Prayers for Bobby


Though I’m not in the RC (Residential College) I weekly attend one of their many forums because I really love the informal atmosphere of students running a pseudo-classroom. I’m also very interested in LGBTQA (etc) issues and get to engage in focused and more serious conversations at forum.

Well this past week we watched a made-for-TV movie called Prayers for Bobby starring Sigourney Weaver and others. If any of you have watched this then you will know how deeply emotional it is, but the main plot is centered in the life of a teenage boy named Bobby. He is gay and wants to be a writer but his parents, especially his mother, are religious and will not accept his “chosen” identity. They force him to go to therapy and engage more heavily with the church until they make him feel that they no longer love him for who he truly is. He commits suicide and this acts as a catalyst for the family and especially Bobby’s mom. She goes on to become a gay rights advocate in a time where being gay was highly stigmatized and associated with HIV/AIDS. She becomes the advocate that Bobby never had during his life and changes her attitude to affect the lives of other gay teens in a positive way that she never could for Bobby.
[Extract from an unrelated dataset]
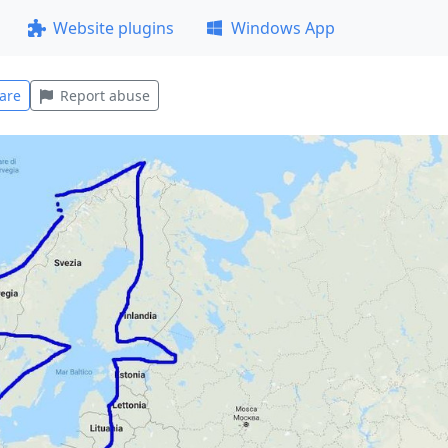
Website plugins
Windows App
are
Report abuse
This movie affected me as one would expect: lots and lots of tears. But it also, strangely enough, made me think about my writing. I work very hard to have most of my writing have a very clear beneficial purpose that brings to mind controversial but important ideas. And a lot of the time I get some pretty harsh backlash. Not because it is offensive, but most people don’t understand why I would want to be so serious when all I’m doing is writing and no one’s going to read it anyway. And this really gets me down.
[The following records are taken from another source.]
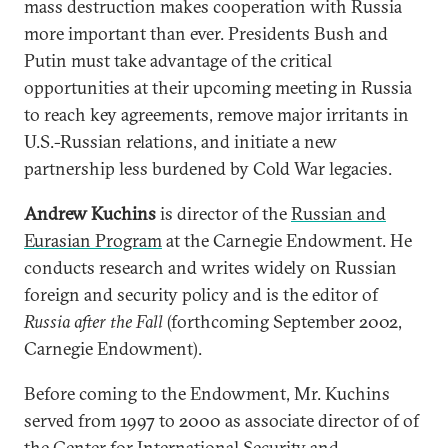
mass destruction makes cooperation with Russia
more important than ever. Presidents Bush and
Putin must take advantage of the critical
opportunities at their upcoming meeting in Russia
to reach key agreements, remove major irritants in
U.S.-Russian relations, and initiate a new
partnership less burdened by Cold War legacies.
Andrew Kuchins
is director of the
Russian and
Eurasian Program
at the Carnegie Endowment. He
conducts research and writes widely on Russian
foreign and security policy and is the editor of
Russia after the Fall
(forthcoming September 2002,
Carnegie Endowment).
Before coming to the Endowment, Mr. Kuchins
served from 1997 to 2000 as associate director of of
the Center for International Security and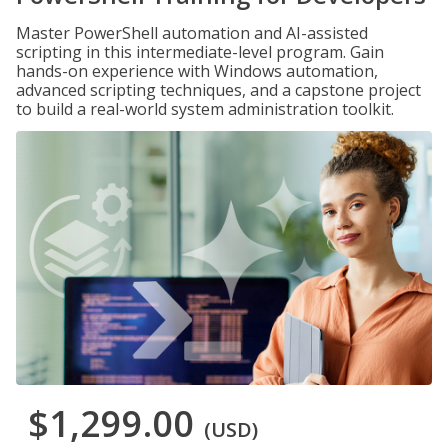
Master PowerShell automation and AI-assisted
scripting in this intermediate-level program. Gain
hands-on experience with Windows automation,
advanced scripting techniques, and a capstone project
to build a real-world system administration toolkit.
$1,299.00
(USD)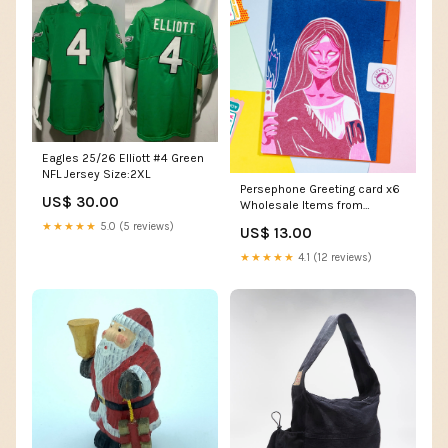
Eagles 25/26 Elliott #4 Green
NFL Jersey Size:2XL
Persephone Greeting card x6
US$ 30.00
Wholesale Items from
Antiquity
★★★★★
5.0 (5 reviews)
US$ 13.00
★★★★★
4.1 (12 reviews)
It’s when I see movies like this that I remember why I’m always so intent on being serious in my writing. I’m not one of the people to go around and remind people about the beautiful things in life; there are people who enjoy this and are very talented at it. I’m one of the ones that makes sure that those at the top with money and privilege don’t forget about everyone else. It may be a downer, but at least you have theopportunity to just have it ruin your moment, and not your entire life.